As soon as the line containing "(652, 549) = (304, 408): beige" appears, copy it and every following line word for word until the records end.

Input material below:

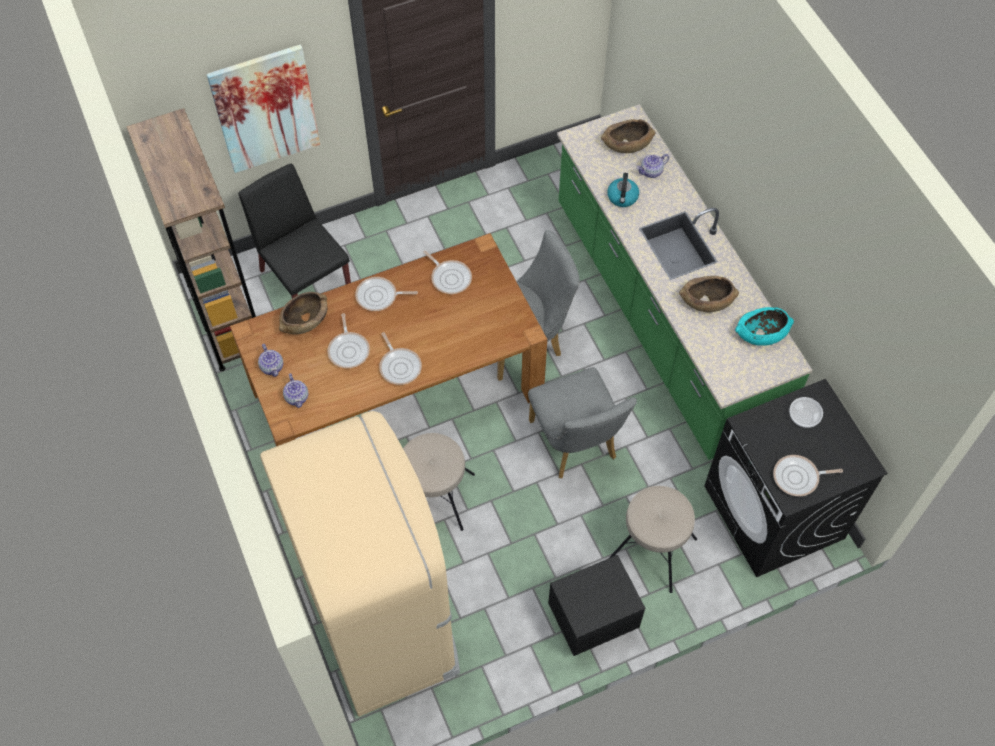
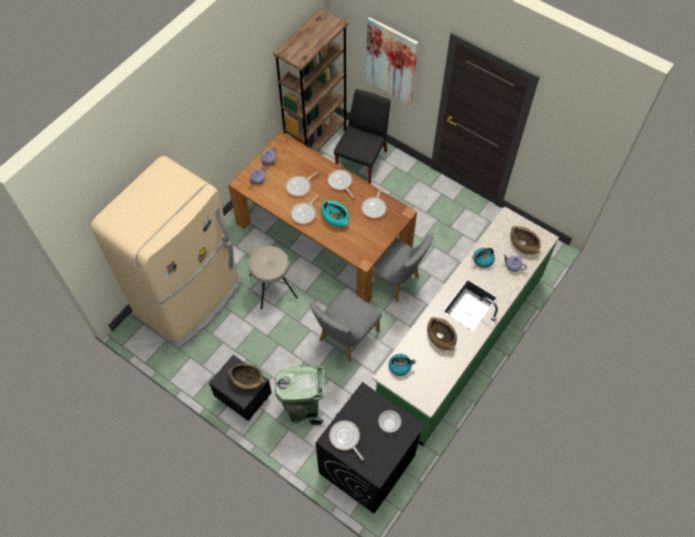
camera: 60 degrees right, 0 degrees up
(304, 320) = (305, 159): brown bowl -> brown bowl (247, 379)
(652, 549) = (304, 408): beige stool -> green trash can
(723, 367) = (400, 366): none -> kettle
(761, 333) = (438, 377): turquoise bowl -> turquoise bowl (334, 218)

End of Input material.

> **Response box**
(652, 549) = (304, 408): beige stool -> green trash can
(723, 367) = (400, 366): none -> kettle
(761, 333) = (438, 377): turquoise bowl -> turquoise bowl (334, 218)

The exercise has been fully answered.